ECONOMIC CYCLE RESEARCH INSTITUTE
REPORTS & INDEXES
Behind the (Yield) Curve: Assessing the Recession "Predictor"
ECRI | Jun 13, 2018

The full version of this report was released to ECRI clients on May 25, 2018 -

Many people have fun with the old adage that the stock market “has predicted nine of the last five recessions.” Yet, the yield curve is given more respect on this score, even though it has inverted ahead of just six of the last 13 U.S. recessions.

Geoffrey Moore, whom The Wall Street Journal called the “father of leading indicators,” determined decades ago that the yield curve wasn’t a robust recession predictor, so ECRI has never used it for that purpose. Historically, it has not only failed to invert ahead of recessions, but has also issued multiple false alarms.

ECRI revisited the issue in 2005, basing its analysis on “the most widely researched and discussed yield curve definition, i.e., the difference between yields on ten-year and three-month government securities” in five key advanced economies — the U.S., the U.K., Japan, Germany and France (ICO, August 2005). We concluded that inverted yield curves correctly predicted just over 60% of recessions, and that “[i]n the U.S. and U.K., they also issued false alarms … 38% of the time yield curve inversions took place.”

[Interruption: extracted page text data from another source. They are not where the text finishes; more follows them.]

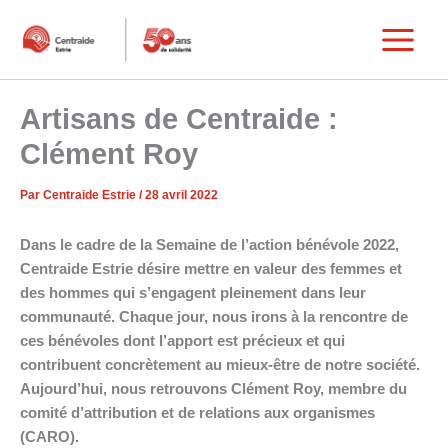
Aller
au
Main
contenu
Menu
Artisans de Centraide :
Clément Roy
Par
Centraide Estrie
/
28 avril 2022
Dans le cadre de la Semaine de l’action bénévole 2022,
Centraide Estrie désire mettre en valeur des femmes et
des hommes qui s’engagent pleinement dans leur
communauté. Chaque jour, nous irons à la rencontre de
ces bénévoles dont l’apport est précieux et qui
contribuent concrètement au mieux-être de notre société.
Aujourd’hui, nous retrouvons Clément Roy, membre du
comité d’attribution et de relations aux organismes
(CARO).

We’ve updated that research again, in the wake of the Global Financial Crisis (GFC) and unprecedented QE around the world. Again, the yield curve remains troublesome as a recession predictor. For example, it failed to invert ahead of the last five Japanese recessions. Meanwhile, no inversions preceded the early-21st-century recessions in Germany and France, nor the 2011-12 French recession, and their spreads turned negative in those two countries for only a few days during – not ahead of – the GFC (ICO Essentials, May 2018).



The yield curve is no “canary in the coalmine,” as the chart shows. Nevertheless, its recent flattening in the U.S., following downturns in the growth rates of our array of U.S. leading indexes, is consistent with our earlier slowdown call.

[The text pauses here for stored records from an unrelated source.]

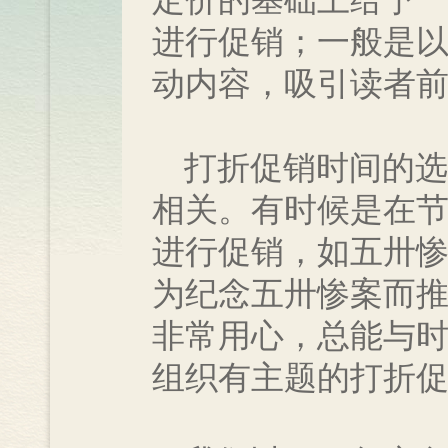
定价的基础上给予
进行促销；一般是
动内容，吸引读者
打折促销时间的选
相关。有时候是在
进行促销，如五卅
为纪念五卅惨案而推
非常用心，总能与
组织有主题的打折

On a related note, in the face of what may well amount to a “regime change” engineered by major central banks, fluctuations in a yield curve whose slope was distorted by unconventional monetary policy in the wake of the GFC are liable to be somewhat atypical with regard to the business cycle. This brings us back to what Geoffrey Moore had concluded decades ago: for those seeking a reliable, forward-looking estimator of recession risk, there is no single indicator that can do the job reliably. Rather, an array of reliable leading indexes for different aspects of the economy is called for.